▶ **Try it**:
Exactly as they appear below, repeat the lines from the one with "Format, with dummy" through the one with "2D boxes in". Drop every picture.

•••••

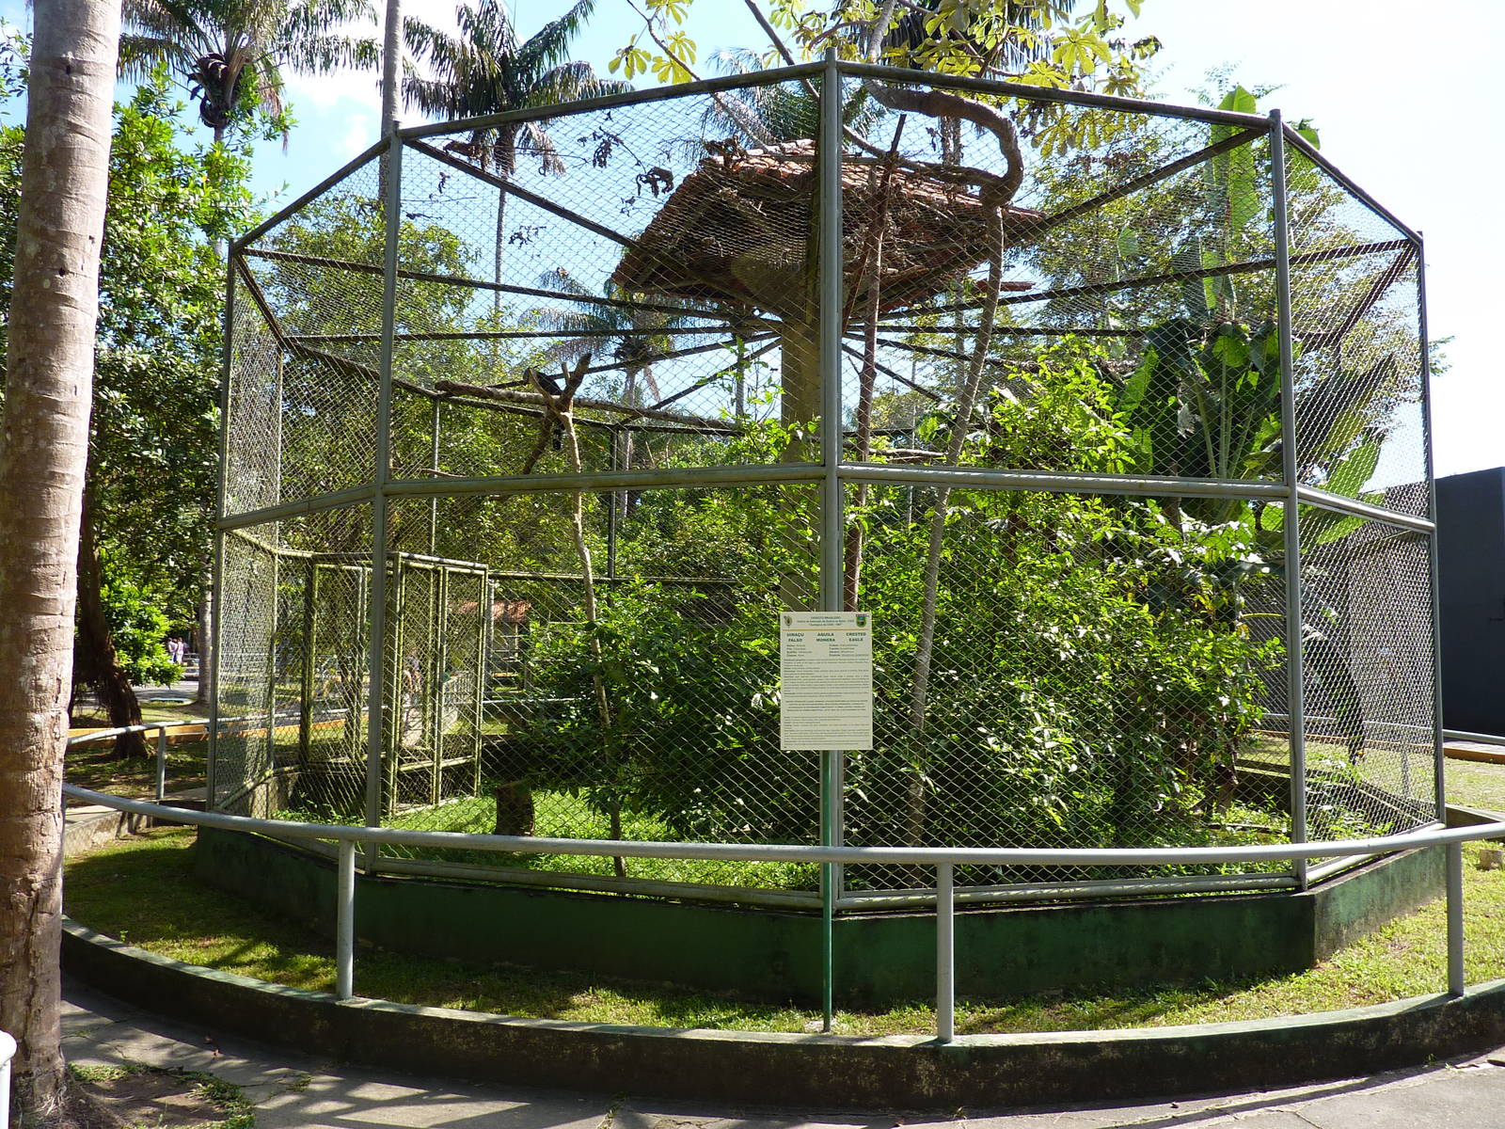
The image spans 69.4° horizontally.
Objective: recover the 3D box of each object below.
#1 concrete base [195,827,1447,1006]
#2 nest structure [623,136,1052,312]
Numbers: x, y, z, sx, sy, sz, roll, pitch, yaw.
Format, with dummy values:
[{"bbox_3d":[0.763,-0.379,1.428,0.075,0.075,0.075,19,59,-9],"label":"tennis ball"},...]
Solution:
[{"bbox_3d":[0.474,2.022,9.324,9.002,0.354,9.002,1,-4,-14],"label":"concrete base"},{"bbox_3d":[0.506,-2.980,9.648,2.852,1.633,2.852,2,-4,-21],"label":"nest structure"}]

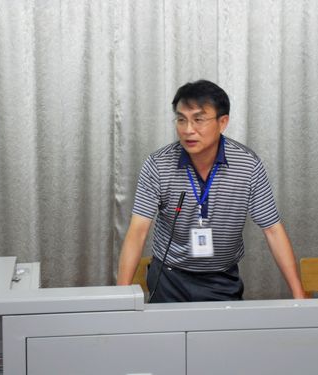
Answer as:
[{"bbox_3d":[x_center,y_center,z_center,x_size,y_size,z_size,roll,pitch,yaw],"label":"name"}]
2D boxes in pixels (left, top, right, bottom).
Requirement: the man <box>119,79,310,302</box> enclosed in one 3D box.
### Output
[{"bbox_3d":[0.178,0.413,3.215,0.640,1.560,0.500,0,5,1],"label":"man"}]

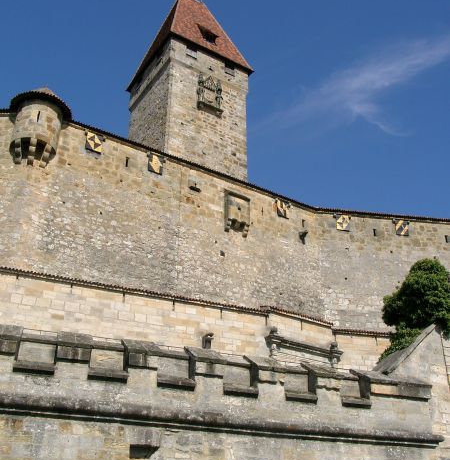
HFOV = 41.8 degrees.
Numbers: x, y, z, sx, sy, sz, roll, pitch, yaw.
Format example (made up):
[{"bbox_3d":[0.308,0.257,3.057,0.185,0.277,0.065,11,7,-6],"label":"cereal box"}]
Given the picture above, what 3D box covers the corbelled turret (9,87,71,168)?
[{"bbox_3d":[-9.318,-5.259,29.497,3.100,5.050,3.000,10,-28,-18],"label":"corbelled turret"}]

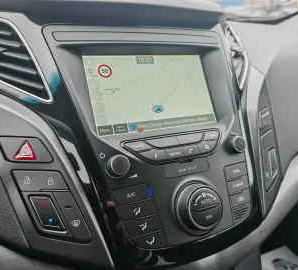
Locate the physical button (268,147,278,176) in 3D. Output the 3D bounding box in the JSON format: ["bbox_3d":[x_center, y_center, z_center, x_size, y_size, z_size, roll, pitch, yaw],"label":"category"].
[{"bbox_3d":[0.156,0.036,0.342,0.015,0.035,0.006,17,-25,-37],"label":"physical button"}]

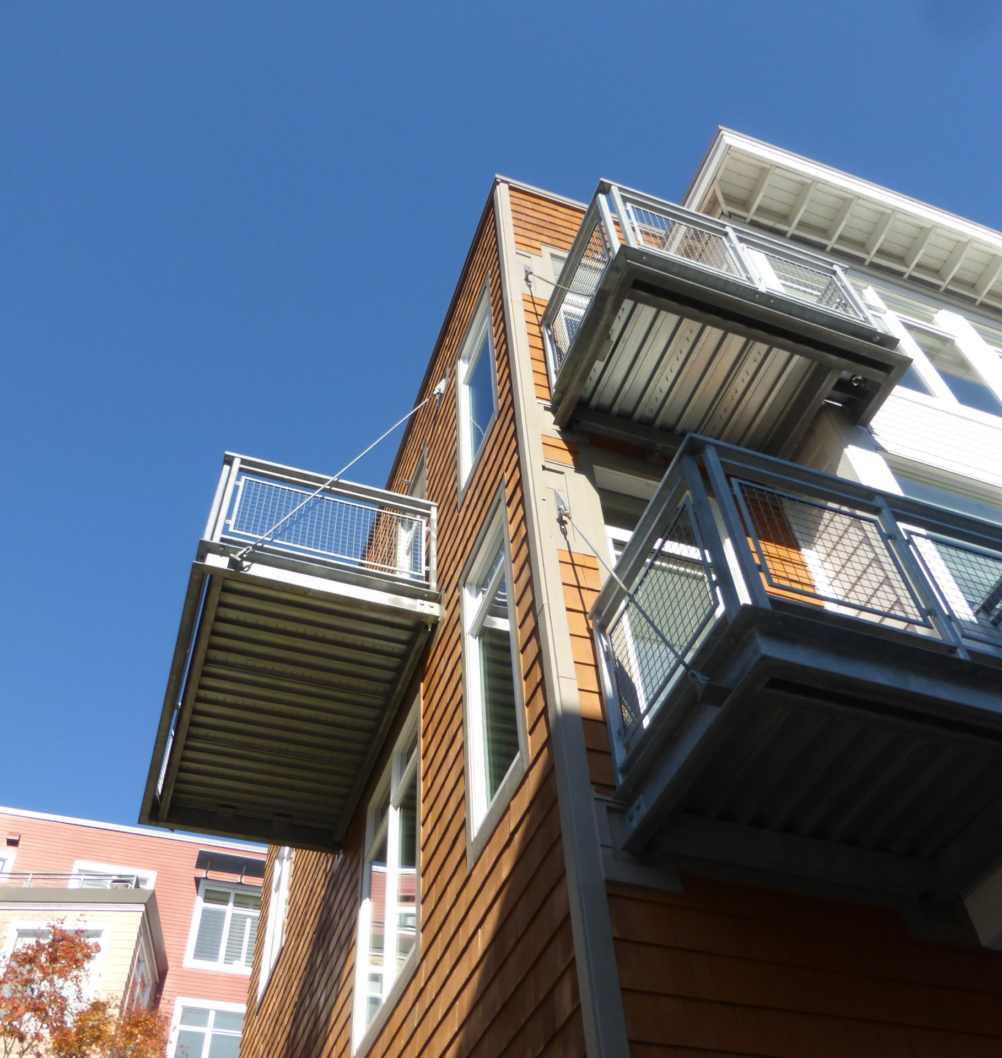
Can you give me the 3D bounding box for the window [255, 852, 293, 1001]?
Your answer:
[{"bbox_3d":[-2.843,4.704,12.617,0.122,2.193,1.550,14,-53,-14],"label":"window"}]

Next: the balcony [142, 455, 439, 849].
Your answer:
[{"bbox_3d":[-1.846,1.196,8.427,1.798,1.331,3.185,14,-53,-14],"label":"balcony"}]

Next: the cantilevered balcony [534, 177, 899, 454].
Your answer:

•••••

▶ **Written solution**:
Format, with dummy values:
[{"bbox_3d":[0.763,-0.379,1.428,0.075,0.075,0.075,19,59,-9],"label":"tennis ball"},...]
Solution:
[{"bbox_3d":[0.474,2.022,9.324,9.002,0.354,9.002,1,-4,-14],"label":"concrete base"},{"bbox_3d":[0.506,-2.980,9.648,2.852,1.633,2.852,2,-4,-21],"label":"nest structure"}]

Answer as:
[{"bbox_3d":[x_center,y_center,z_center,x_size,y_size,z_size,roll,pitch,yaw],"label":"name"}]
2D boxes in pixels (left, top, right, bottom).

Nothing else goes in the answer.